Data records

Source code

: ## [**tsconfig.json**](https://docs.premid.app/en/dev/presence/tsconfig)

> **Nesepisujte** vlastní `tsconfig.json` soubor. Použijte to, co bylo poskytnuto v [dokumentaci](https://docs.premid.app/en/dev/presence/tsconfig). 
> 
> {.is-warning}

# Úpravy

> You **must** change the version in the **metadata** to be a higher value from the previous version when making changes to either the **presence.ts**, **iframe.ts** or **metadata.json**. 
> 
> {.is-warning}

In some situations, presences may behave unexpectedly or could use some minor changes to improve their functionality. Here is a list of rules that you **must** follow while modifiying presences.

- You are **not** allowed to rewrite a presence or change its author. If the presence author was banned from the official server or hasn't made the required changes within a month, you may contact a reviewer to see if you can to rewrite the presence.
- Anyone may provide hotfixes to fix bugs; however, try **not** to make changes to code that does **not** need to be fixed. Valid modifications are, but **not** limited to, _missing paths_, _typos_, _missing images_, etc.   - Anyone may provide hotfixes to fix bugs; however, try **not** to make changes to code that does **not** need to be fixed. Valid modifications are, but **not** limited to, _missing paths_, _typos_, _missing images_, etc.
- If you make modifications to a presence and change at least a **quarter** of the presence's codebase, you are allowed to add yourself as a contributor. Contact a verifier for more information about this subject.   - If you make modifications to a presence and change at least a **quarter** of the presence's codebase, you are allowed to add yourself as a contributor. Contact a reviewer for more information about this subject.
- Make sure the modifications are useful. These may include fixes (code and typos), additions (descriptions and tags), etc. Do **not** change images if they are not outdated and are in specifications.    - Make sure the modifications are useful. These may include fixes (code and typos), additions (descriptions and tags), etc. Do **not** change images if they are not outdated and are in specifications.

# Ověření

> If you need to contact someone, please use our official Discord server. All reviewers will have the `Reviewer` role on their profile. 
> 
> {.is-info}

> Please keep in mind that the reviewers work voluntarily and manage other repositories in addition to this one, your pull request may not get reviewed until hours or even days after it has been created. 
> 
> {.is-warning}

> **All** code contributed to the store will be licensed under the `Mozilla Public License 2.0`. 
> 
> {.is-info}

EXERCISE: Duplicate the listing above line by line, keeping every character unchanged.

RESULT OF THIS TASK:
Source code

: ## [**tsconfig.json**](https://docs.premid.app/en/dev/presence/tsconfig)

> **Nesepisujte** vlastní `tsconfig.json` soubor. Použijte to, co bylo poskytnuto v [dokumentaci](https://docs.premid.app/en/dev/presence/tsconfig). 
> 
> {.is-warning}

# Úpravy

> You **must** change the version in the **metadata** to be a higher value from the previous version when making changes to either the **presence.ts**, **iframe.ts** or **metadata.json**. 
> 
> {.is-warning}

In some situations, presences may behave unexpectedly or could use some minor changes to improve their functionality. Here is a list of rules that you **must** follow while modifiying presences.

- You are **not** allowed to rewrite a presence or change its author. If the presence author was banned from the official server or hasn't made the required changes within a month, you may contact a reviewer to see if you can to rewrite the presence.
- Anyone may provide hotfixes to fix bugs; however, try **not** to make changes to code that does **not** need to be fixed. Valid modifications are, but **not** limited to, _missing paths_, _typos_, _missing images_, etc.   - Anyone may provide hotfixes to fix bugs; however, try **not** to make changes to code that does **not** need to be fixed. Valid modifications are, but **not** limited to, _missing paths_, _typos_, _missing images_, etc.
- If you make modifications to a presence and change at least a **quarter** of the presence's codebase, you are allowed to add yourself as a contributor. Contact a verifier for more information about this subject.   - If you make modifications to a presence and change at least a **quarter** of the presence's codebase, you are allowed to add yourself as a contributor. Contact a reviewer for more information about this subject.
- Make sure the modifications are useful. These may include fixes (code and typos), additions (descriptions and tags), etc. Do **not** change images if they are not outdated and are in specifications.    - Make sure the modifications are useful. These may include fixes (code and typos), additions (descriptions and tags), etc. Do **not** change images if they are not outdated and are in specifications.

# Ověření

> If you need to contact someone, please use our official Discord server. All reviewers will have the `Reviewer` role on their profile. 
> 
> {.is-info}

> Please keep in mind that the reviewers work voluntarily and manage other repositories in addition to this one, your pull request may not get reviewed until hours or even days after it has been created. 
> 
> {.is-warning}

> **All** code contributed to the store will be licensed under the `Mozilla Public License 2.0`. 
> 
> {.is-info}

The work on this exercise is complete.